Sie unterschieden sich nur an ihrer Gesichtsform, und dass Phil einen weiblichen Körper hatte. Doch sonst sahen sie sich ungemein ähnlich.
Er ist ein Psycho.
Er war gefährlich - das hatte ich sogleich erkannt. Am gefährlichsten machten ihn aber nicht seine Taten, sondern wie er Phil, seine Tochter, behandelte. Manipulation schien für ihn normal zu sein, gleichzeitig schien er irgendetwas für Phil zu empfinden - nicht so wie meine Eltern bei mir. Ich wollte also nicht in Phils Haut stecken.
»Das dauert zu lange, oder?«
»Hm«, machte ich, »ein wenig, aber es ist ruhig.«
»Was ist, we-«, wollte Remus schon ansetzen, doch dann ging die Tür auf und Ethan J. Aquila trat ins Treppenhaus.
Mein Zauberstab richtete sich wieder auf den Mann, was er mit einem ekelhaften Grinsen kommentierte.
»Wir wollen ja jetzt nicht am Ende doch noch kämpfen, oder?«
Auf diese dumme Frage gab ich keine Antwort, denn Phils Vater war ein Mann, dem die Aufmerksamkeit gefiel. In seinem Spiel mitzuspielen, wäre das Dümmste, was einem in den Sinn kommen könnte. Zum Glück sagte auch Remus nichts.

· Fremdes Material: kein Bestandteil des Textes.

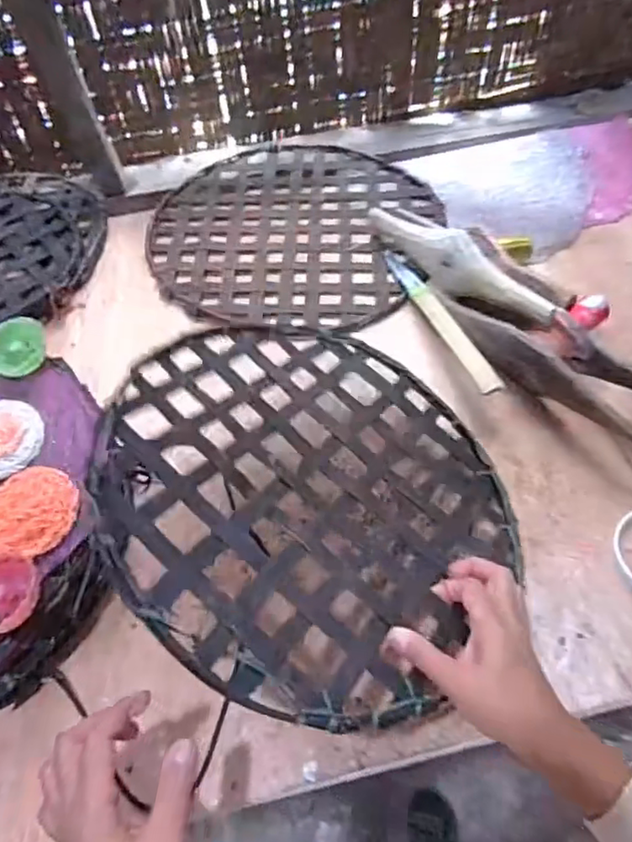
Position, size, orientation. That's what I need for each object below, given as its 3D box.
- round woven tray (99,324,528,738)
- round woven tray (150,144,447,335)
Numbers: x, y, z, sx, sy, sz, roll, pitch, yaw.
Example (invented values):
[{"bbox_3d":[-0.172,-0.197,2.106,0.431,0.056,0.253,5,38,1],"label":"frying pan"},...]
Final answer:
[{"bbox_3d":[0.001,0.048,0.490,0.317,0.014,0.344,16,47,-17],"label":"round woven tray"},{"bbox_3d":[-0.042,-0.261,0.814,0.369,0.010,0.359,-2,54,3],"label":"round woven tray"}]

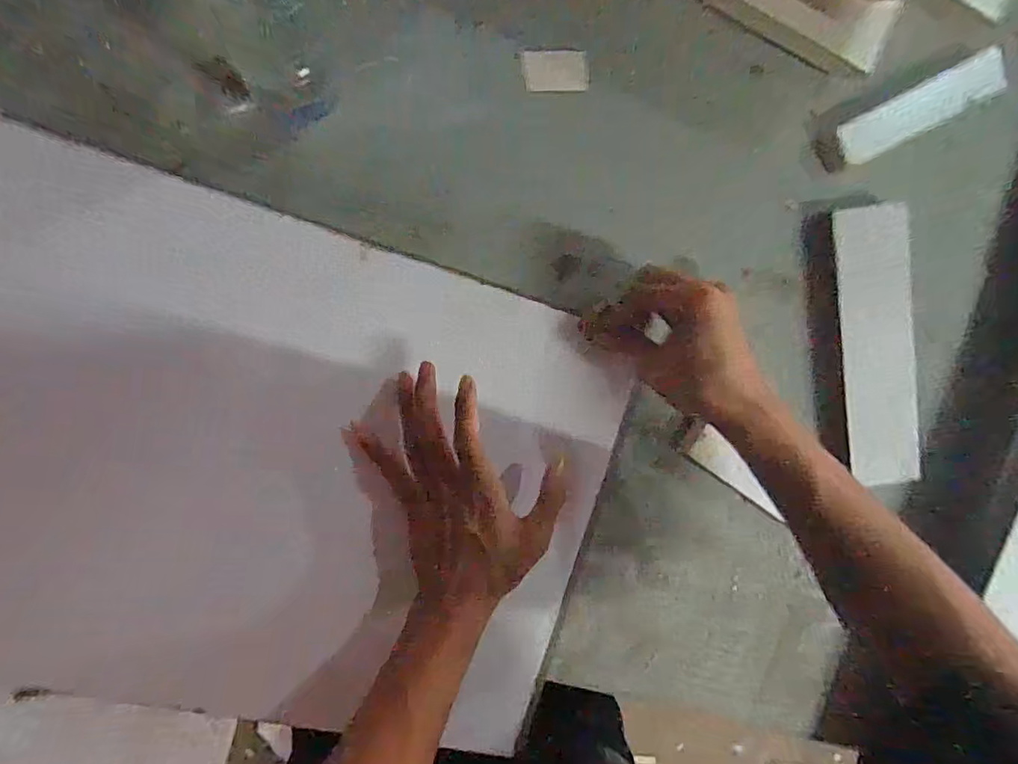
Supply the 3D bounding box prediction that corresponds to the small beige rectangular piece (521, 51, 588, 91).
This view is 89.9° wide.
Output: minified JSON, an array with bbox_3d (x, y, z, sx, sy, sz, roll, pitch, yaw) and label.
[{"bbox_3d":[0.036,-0.236,0.387,0.048,0.004,0.026,-2,119,-2],"label":"small beige rectangular piece"}]

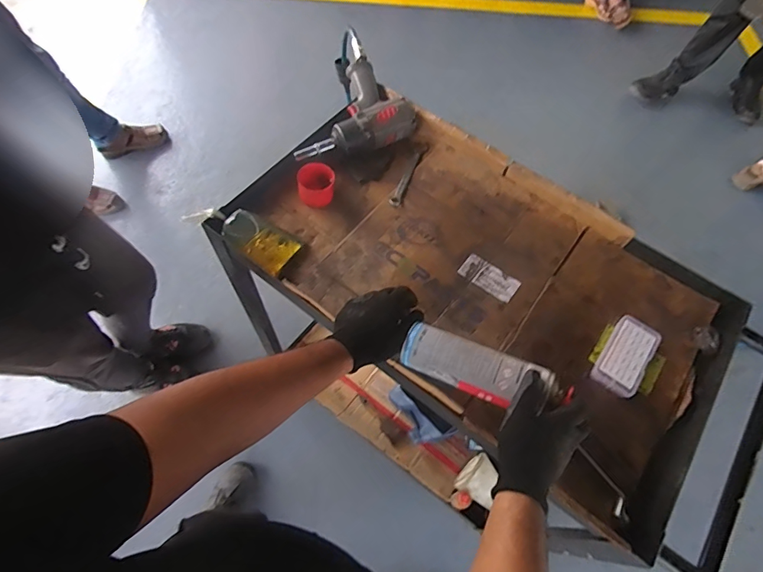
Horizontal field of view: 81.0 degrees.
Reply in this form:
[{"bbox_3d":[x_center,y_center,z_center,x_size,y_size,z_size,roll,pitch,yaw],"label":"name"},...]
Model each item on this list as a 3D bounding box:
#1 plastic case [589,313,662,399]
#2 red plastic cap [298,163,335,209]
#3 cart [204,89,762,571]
[{"bbox_3d":[0.384,0.107,0.697,0.065,0.020,0.127,36,67,14],"label":"plastic case"},{"bbox_3d":[-0.118,-0.182,0.816,0.066,0.048,0.071,-2,63,-4],"label":"red plastic cap"},{"bbox_3d":[0.161,0.169,1.077,0.892,0.805,0.490,36,67,14],"label":"cart"}]

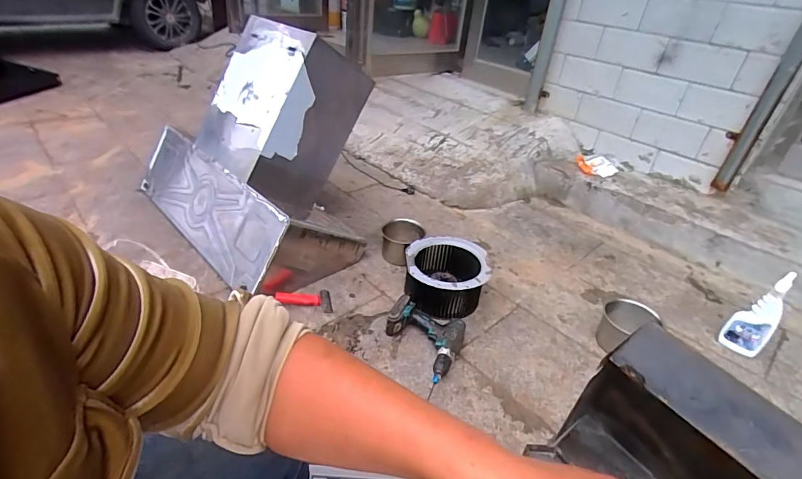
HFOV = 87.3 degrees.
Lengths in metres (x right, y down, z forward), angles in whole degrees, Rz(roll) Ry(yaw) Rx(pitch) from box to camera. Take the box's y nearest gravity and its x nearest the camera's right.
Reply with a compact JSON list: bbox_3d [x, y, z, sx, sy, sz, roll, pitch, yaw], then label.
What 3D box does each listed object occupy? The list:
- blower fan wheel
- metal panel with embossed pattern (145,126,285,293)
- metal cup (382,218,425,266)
[{"bbox_3d":[0.133,0.111,1.277,0.242,0.127,0.244,7,35,0],"label":"blower fan wheel"},{"bbox_3d":[-0.697,-0.144,1.449,0.926,0.272,0.022,31,4,36],"label":"metal panel with embossed pattern"},{"bbox_3d":[0.006,0.004,1.469,0.126,0.100,0.145,19,35,19],"label":"metal cup"}]

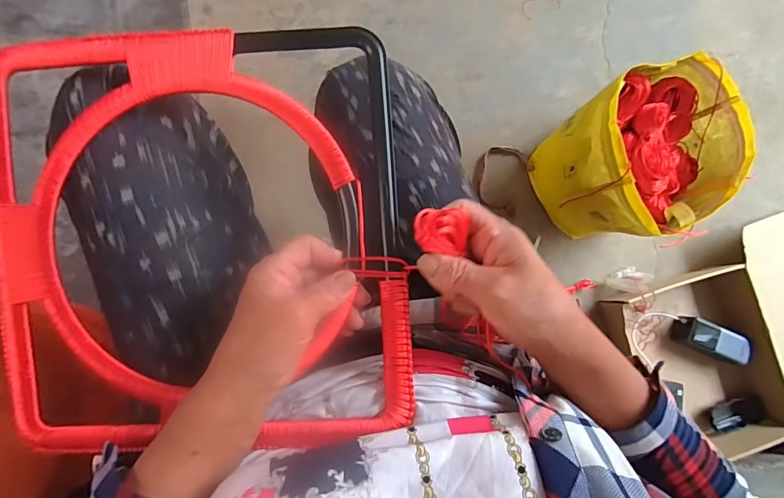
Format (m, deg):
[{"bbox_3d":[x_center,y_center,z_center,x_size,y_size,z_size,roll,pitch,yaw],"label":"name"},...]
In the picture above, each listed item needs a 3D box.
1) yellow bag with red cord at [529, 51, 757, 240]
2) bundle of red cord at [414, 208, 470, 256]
[{"bbox_3d":[0.403,-0.154,0.726,0.225,0.259,0.239,-19,91,-5],"label":"yellow bag with red cord"},{"bbox_3d":[0.036,-0.013,0.302,0.039,0.014,0.031,2,89,-6],"label":"bundle of red cord"}]

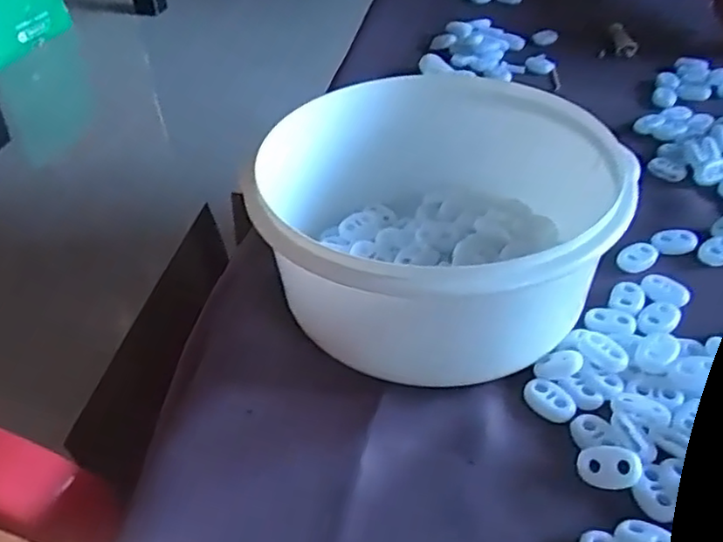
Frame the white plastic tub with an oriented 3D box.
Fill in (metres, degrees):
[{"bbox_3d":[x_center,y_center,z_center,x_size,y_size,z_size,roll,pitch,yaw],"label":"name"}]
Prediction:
[{"bbox_3d":[0.035,-0.020,0.311,0.153,0.073,0.150,-2,40,2],"label":"white plastic tub"}]

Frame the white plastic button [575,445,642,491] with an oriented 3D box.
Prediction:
[{"bbox_3d":[0.092,0.073,0.250,0.022,0.004,0.015,-2,70,29],"label":"white plastic button"}]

»Gut, gut, ihr mögt mich nicht«, lachte unser Gegenüber, »Schade, ihr seid nett. Besser gesagt, ihr könnt froh sein, dass ich heute nur zum Reden hier gewesen bin. Elizabeth Lestrange, sollten wir uns noch einmal sehen, werde ich nicht freundlich sein.«
»Gleichfalls.«
»Gut«, kam als Antwort, dann fielen blaue Augen auf Remus, »Du, lieber Lupin, bleibst auf Weiteres verschont. Warum sollte ich meinen zukünftigen Schwiegersohn umbringen? Das wäre eine Schande, vor allem, weil sich Phil sogar jemanden Unseresgleichen ausgesucht hat. Nur deswegen lebst du noch, wirst es, solange du keinen Schaden in meinen Rängen anrichtest. Es gefällt mir, was aus dem kleinen Remus Lupin geworden ist.«
Wenn Remus Phils Vater seine Faust ins Gesicht gerammt hätte, hätte er mich nicht gewundert. Zum Glück ging er nur ein paar Schritte nach vorne, dann an Aquila vorbei in die Wohnung.

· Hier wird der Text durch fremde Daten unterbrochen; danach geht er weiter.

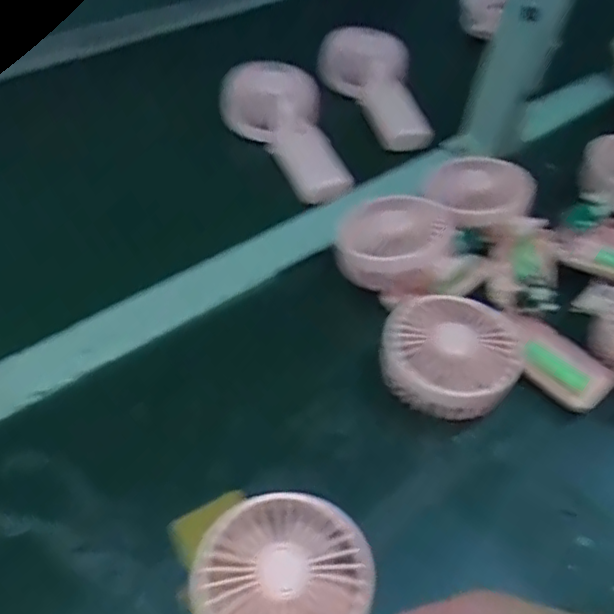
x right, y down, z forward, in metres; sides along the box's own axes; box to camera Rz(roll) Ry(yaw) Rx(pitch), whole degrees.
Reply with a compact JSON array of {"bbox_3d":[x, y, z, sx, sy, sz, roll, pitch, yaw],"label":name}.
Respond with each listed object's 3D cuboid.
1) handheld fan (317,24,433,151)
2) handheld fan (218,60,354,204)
[{"bbox_3d":[0.074,-0.227,0.649,0.057,0.057,0.166,-22,67,-22],"label":"handheld fan"},{"bbox_3d":[-0.010,-0.166,0.598,0.071,0.058,0.165,-25,67,-24],"label":"handheld fan"}]

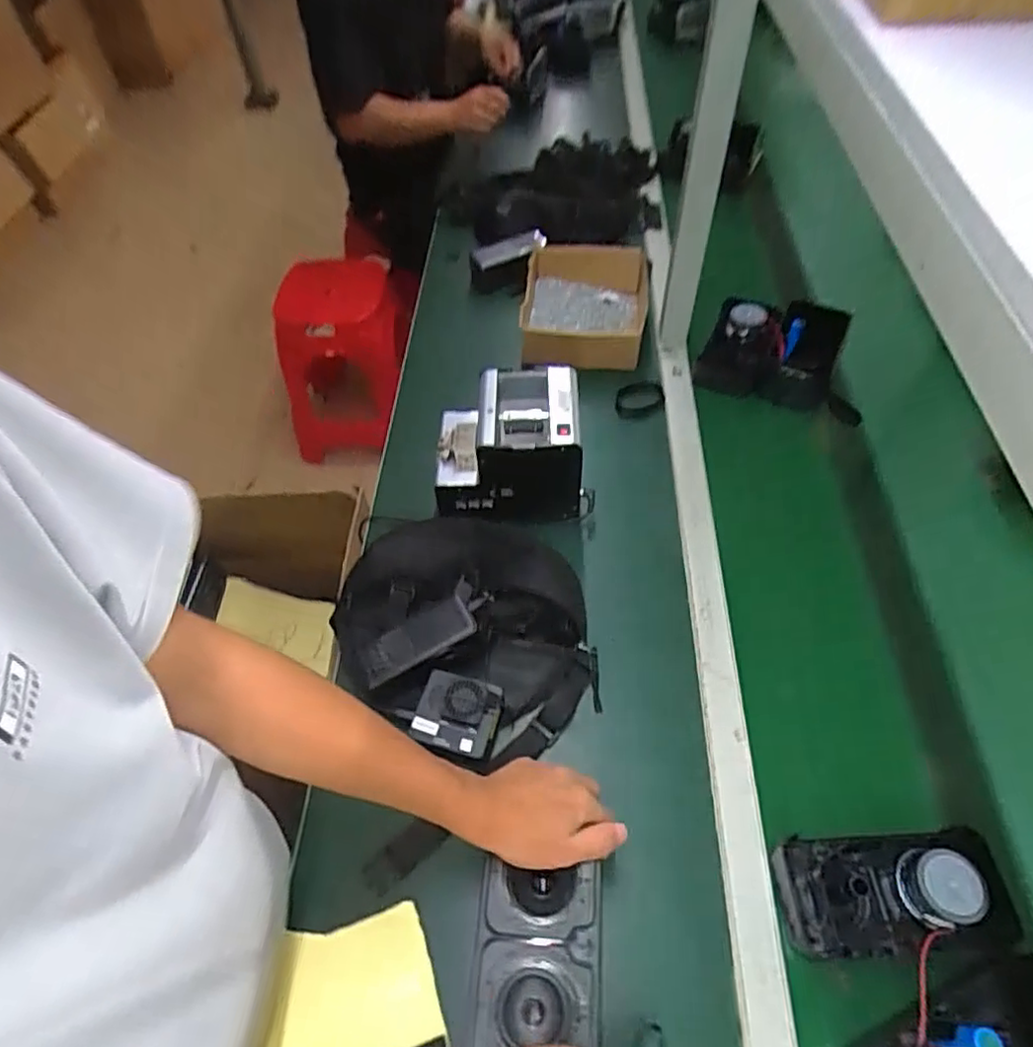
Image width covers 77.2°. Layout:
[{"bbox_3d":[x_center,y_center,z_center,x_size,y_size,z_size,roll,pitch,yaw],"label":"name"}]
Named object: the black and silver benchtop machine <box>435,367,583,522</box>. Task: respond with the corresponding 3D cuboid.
[{"bbox_3d":[-0.008,-0.089,0.799,0.179,0.143,0.140,-2,54,1],"label":"black and silver benchtop machine"}]

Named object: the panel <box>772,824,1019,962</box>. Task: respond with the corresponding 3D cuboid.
[{"bbox_3d":[0.322,0.322,0.564,0.179,0.058,0.089,-9,53,11],"label":"panel"}]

Ethan J. Aquila kommentierte diese Reaktion mit einem weiteren Lachen, dann machte er sich auf den Weg, schlenderte die Treppen nach unten. Ich folgte Remus.
In der Wohnung angekommen, sah ich, dass es Phil gut ging. Sie saß auf dem schwarzen Lehnsessel, hatte ihre Beine an sich gezogen, wobei Nougat auf ihrem rechten Knie saß. Sie wirkte unverletzt, was das Wichtigste war. Trotzdem fragte ich mich schon jetzt, wie ich eine solche Situation in Zukunft vermeiden könnte - Ethan J. Aquila würde nie wieder einen Fuß in diese Wohnung setzen.